Dataset entries
*** Block opens ***
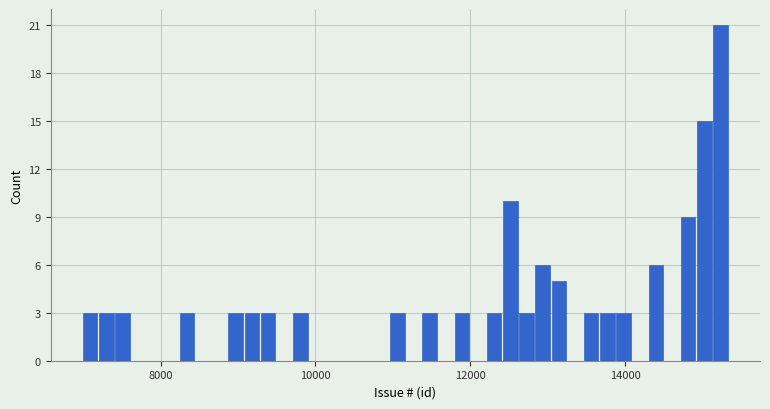

Around what value on the x-axis is the tallest bar? Give the approximate position of its centre, as read against the axis.

15200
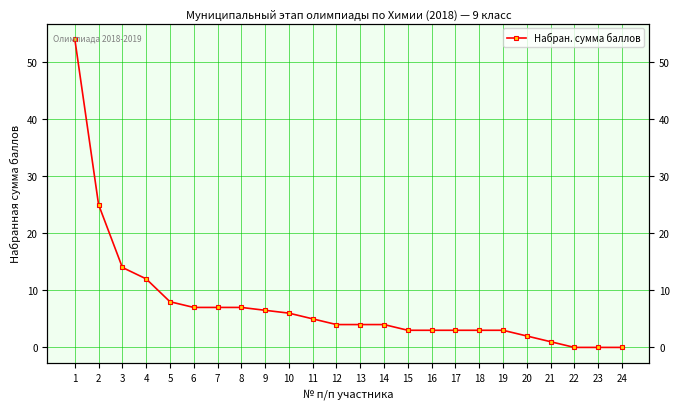

How many values exceed 4?

11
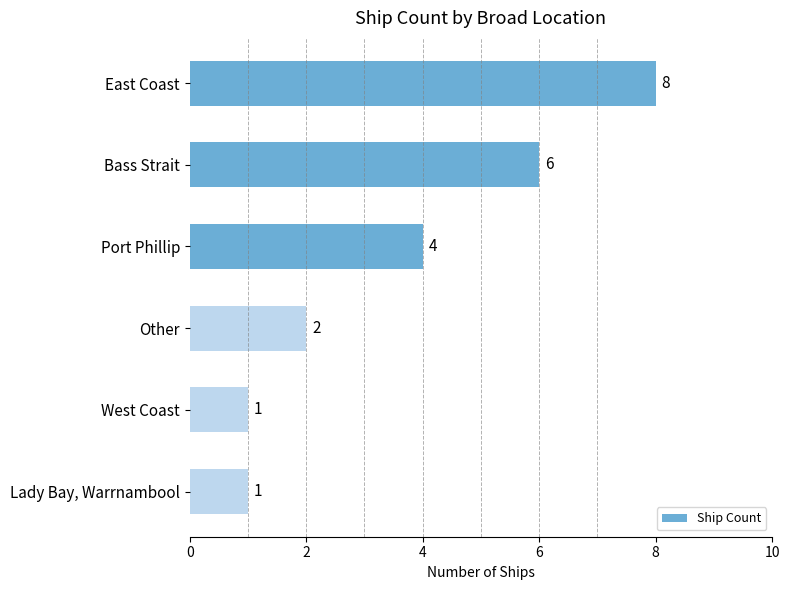

What is the change in value from East Coast to Port Phillip?

-4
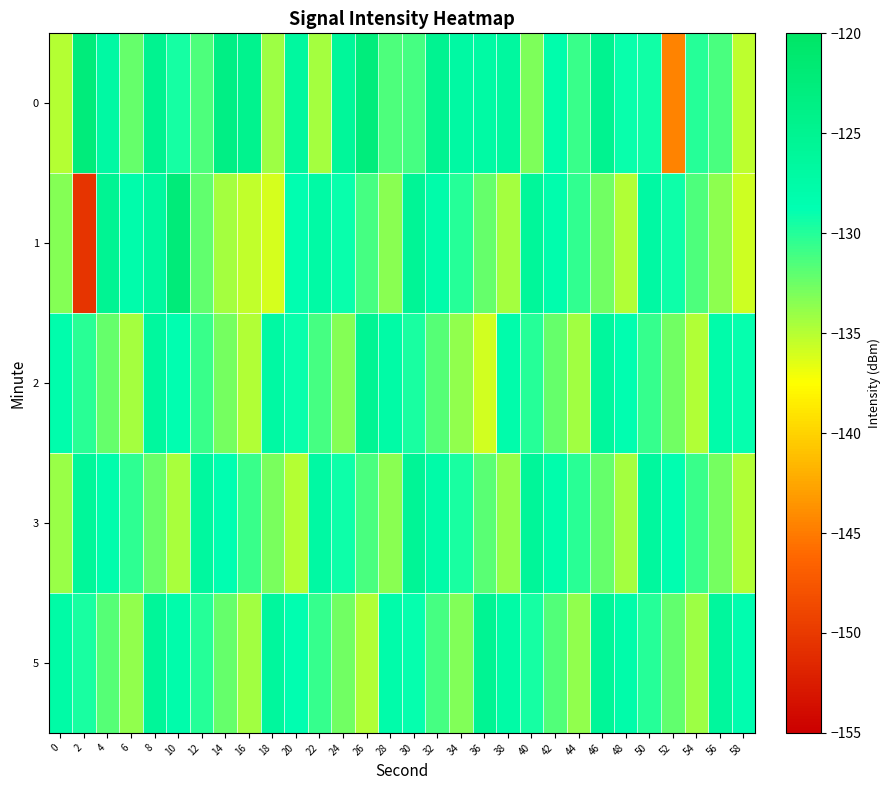

At which category is the sum across all series the highest?

8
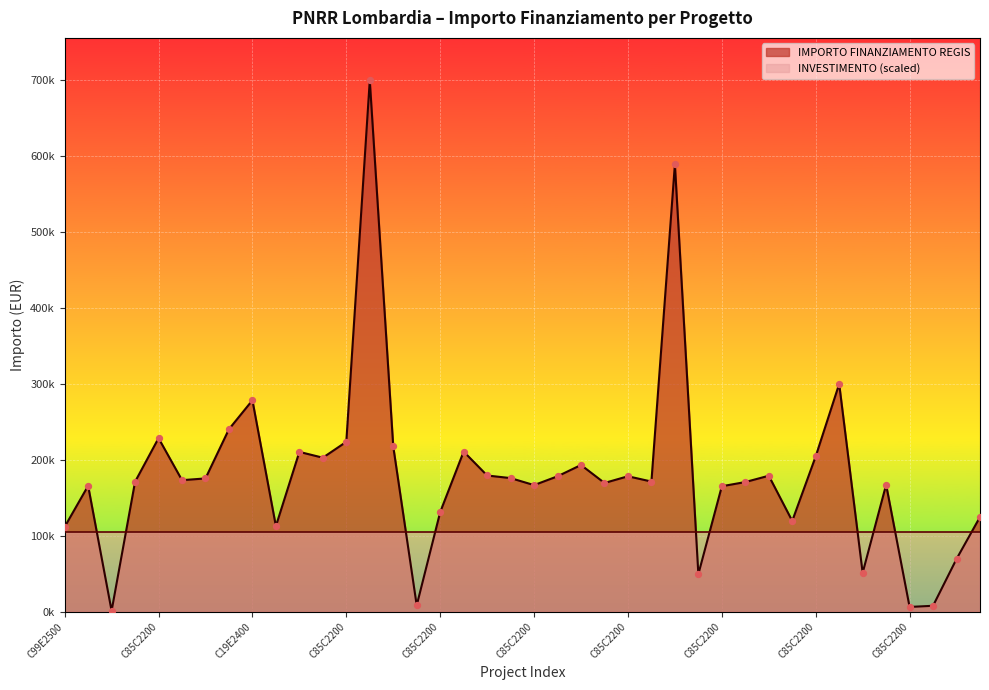

What is the change in value from C49E24000510004 to C85C22003970008?

+171042.5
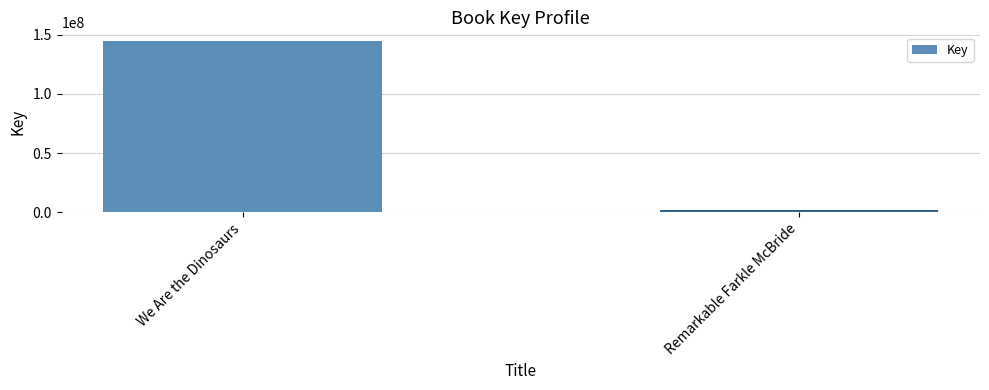

The chart shows a value of 80316028 at We Are the Dinosaurs. True or false?

False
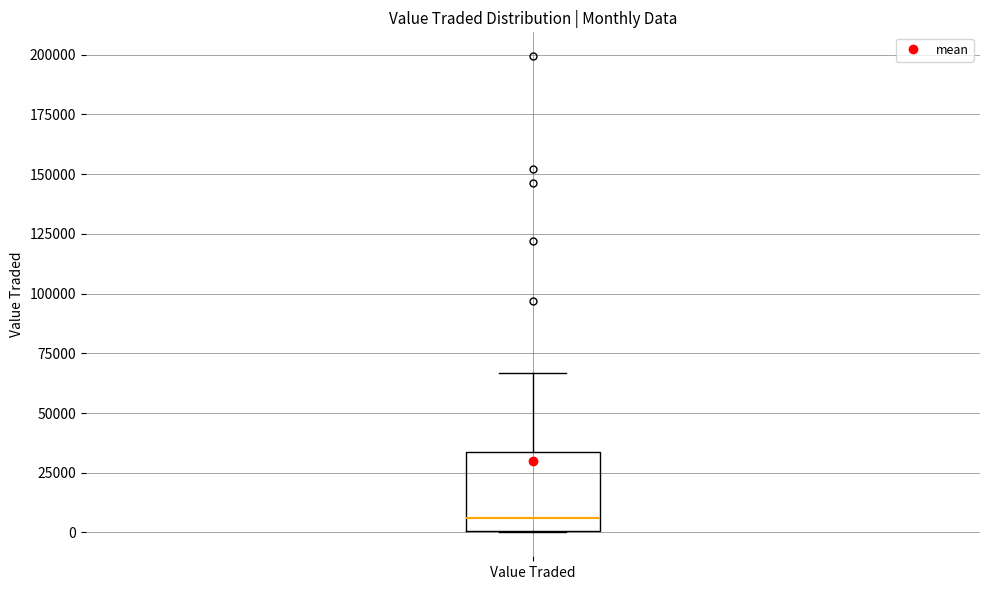

Transcribe this box plot: give where the median line is, the range the box spans, and where the two whiskers end, as read against the y-axis. The values are not printed on the chart, so give them approximately, as read against the axis.

median 5000, box 0 to 35000, whiskers 0 to 65000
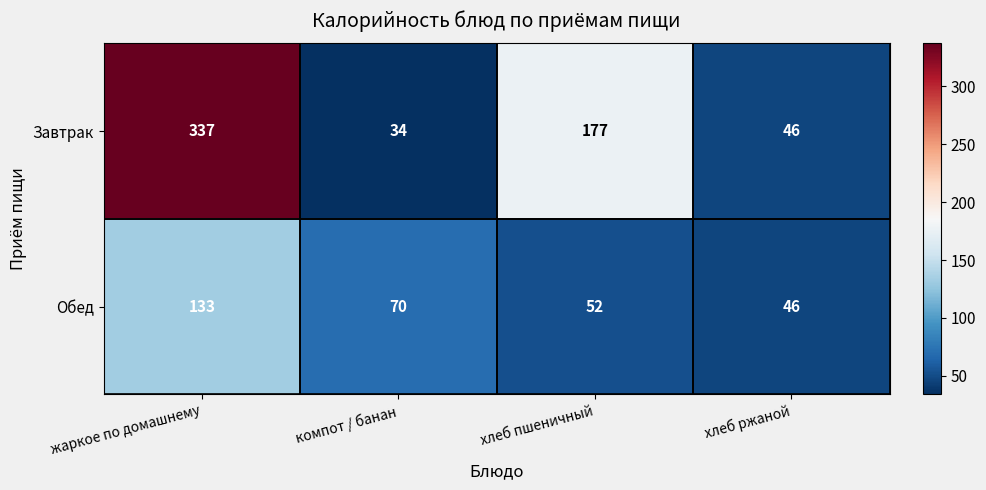

Rank the series by their average value, from lowest to highest.

Обед, Завтрак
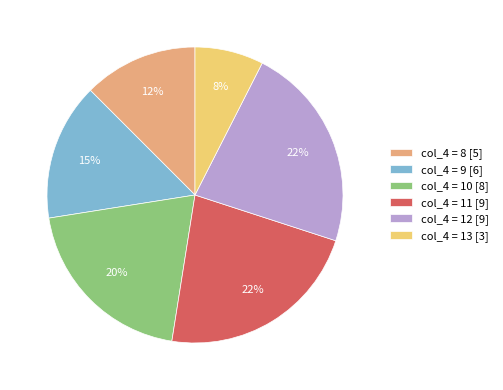

True or false: col_4 = 13 [3] accounts for 17% of the total.

False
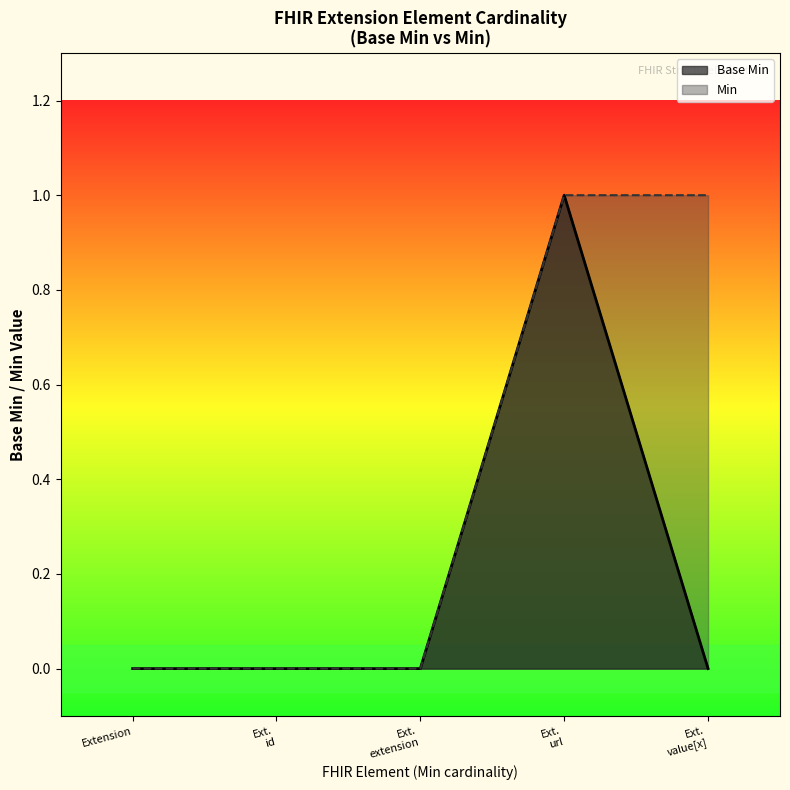

True or false: Base Min and Min intersect in this chart.

False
*** Block closes ***
## Exercise details
Can you arrange every line of the records above as a Markdown table with the columns Row and Line, numbering the rows and skipping blank lines? Leave the pictures out.

## Solution below
| Row | Line |
|---|---|
| 1 | Around what value on the x-axis is the tallest bar? Give the approximate position of its centre, as read against the axis. |
| 2 | 15200 |
| 3 | How many values exceed 4? |
| 4 | 11 |
| 5 | What is the change in value from East Coast to Port Phillip? |
| 6 | -4 |
| 7 | At which category is the sum across all series the highest? |
| 8 | 8 |
| 9 | What is the change in value from C49E24000510004 to C85C22003970008? |
| 10 | +171042.5 |
| 11 | The chart shows a value of 80316028 at We Are the Dinosaurs. True or false? |
| 12 | False |
| 13 | Transcribe this box plot: give where the median line is, the range the box spans, and where the two whiskers end, as read against the y-axis. The values are not printed on the chart, so give them approximately, as read against the axis. |
| 14 | median 5000, box 0 to 35000, whiskers 0 to 65000 |
| 15 | Rank the series by their average value, from lowest to highest. |
| 16 | Обед, Завтрак |
| 17 | True or false: col_4 = 13 [3] accounts for 17% of the total. |
| 18 | False |
| 19 | True or false: Base Min and Min intersect in this chart. |
| 20 | False |